Since then there hasn't been a lot of playing time for Williams in Kansas City. He had his moments, like when he scored two touchdowns in the fourth quarter -- including the game winner in the final seconds -- of a 2019 game against the Detroit Lions or when he led the Chiefs with 78 rushing yards during last season's divisional round win over the Cleveland Browns.
But with starting running back Clyde Edwards-Helaire on injured reserve -- at least a three-game window -- Williams has a chance to stake his claim to a more consistent role over the long term.
"This is my first time really starting in the league for real," Williams said. "Just the opportunity, I've got to make the most of it.
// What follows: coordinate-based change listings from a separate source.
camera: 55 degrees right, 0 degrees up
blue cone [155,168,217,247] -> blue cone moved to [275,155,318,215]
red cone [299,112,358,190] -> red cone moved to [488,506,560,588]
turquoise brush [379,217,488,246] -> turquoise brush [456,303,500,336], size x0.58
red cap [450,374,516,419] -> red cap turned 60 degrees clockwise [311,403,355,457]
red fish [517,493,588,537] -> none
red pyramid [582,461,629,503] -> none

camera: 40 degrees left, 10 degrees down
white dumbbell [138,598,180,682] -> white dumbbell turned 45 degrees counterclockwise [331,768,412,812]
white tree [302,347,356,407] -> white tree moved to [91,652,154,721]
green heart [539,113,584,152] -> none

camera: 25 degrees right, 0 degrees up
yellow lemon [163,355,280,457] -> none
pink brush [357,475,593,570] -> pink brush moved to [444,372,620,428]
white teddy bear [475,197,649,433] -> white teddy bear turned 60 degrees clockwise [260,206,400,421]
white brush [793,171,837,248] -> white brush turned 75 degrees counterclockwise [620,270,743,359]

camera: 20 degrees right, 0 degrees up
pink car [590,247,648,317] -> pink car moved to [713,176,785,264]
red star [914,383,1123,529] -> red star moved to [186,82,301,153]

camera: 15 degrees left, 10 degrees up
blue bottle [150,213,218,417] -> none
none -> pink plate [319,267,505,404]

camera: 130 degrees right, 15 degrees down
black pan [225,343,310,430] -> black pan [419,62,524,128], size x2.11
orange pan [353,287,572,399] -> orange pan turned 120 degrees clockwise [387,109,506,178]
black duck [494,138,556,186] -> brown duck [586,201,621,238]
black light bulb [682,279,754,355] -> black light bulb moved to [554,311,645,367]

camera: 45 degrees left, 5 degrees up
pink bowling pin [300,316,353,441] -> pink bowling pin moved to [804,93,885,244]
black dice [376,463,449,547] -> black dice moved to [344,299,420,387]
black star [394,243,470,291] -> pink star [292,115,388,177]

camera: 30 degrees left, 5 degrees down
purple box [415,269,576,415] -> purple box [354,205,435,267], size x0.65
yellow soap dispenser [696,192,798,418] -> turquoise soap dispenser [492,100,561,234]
It's something big for my mom and my dad. I didn't get drafted. The look in my parents' eyes, watching my mom cry, that meant something special to me. I had never seen my mom cry. Just having that moment, not getting drafted. ... I kind of took that to heart. Now I get this opportunity and I've got to make the most of it, just for her."
Karen Williams said her son has long had the goal of being a football star, which hardly makes him unusual among NFL players. But few went to the lengths Williams did at a young age to make it happen.
She recalled Darrel being in middle and high school and running up and down their street in Louisiana dragging a chute behind him as a conditioning exercise.
"On our block, everybody saw it," Karen Williams said. "The whole neighborhood knew it when Darrel Williams was working out.
"That's why I was so emotional when he wasn't drafted. This is what he had worked his whole life for. He worked so hard and then it didn't work out like that and so emotionally I was broken, in pieces. But he just looked at me and told me not to worry and said everything would work out. It has."
At 224 pounds, Williams is by far the biggest of any of the Chiefs' backs, including the 205-pound Edwards-Helaire. The Chiefs like him for his size and versatility. They are as comfortable with him on passing downs as they are in regular down-and-distance situations, red zone, third downs and short-yardage.
That's why Williams, when asked his expectations for himself during Edwards-Helaire's absence, said, "Just continue to be myself, be consistent. ... I feel I can do anything: short yardage, catching out of the backfield, whatever. I'm an all-around back."
Williams has outlasted all of them except Edwards-Helaire.
"Darrel has been doing this for a number of years," offensive coordinator Eric Bieniemy said. "He's done a lot of great things. Obviously he hasn't had the opportunity to play as much as everybody would want him to play but there's a reason why he's here.
"He's more than ready. This is the opportunity that he's been waiting for."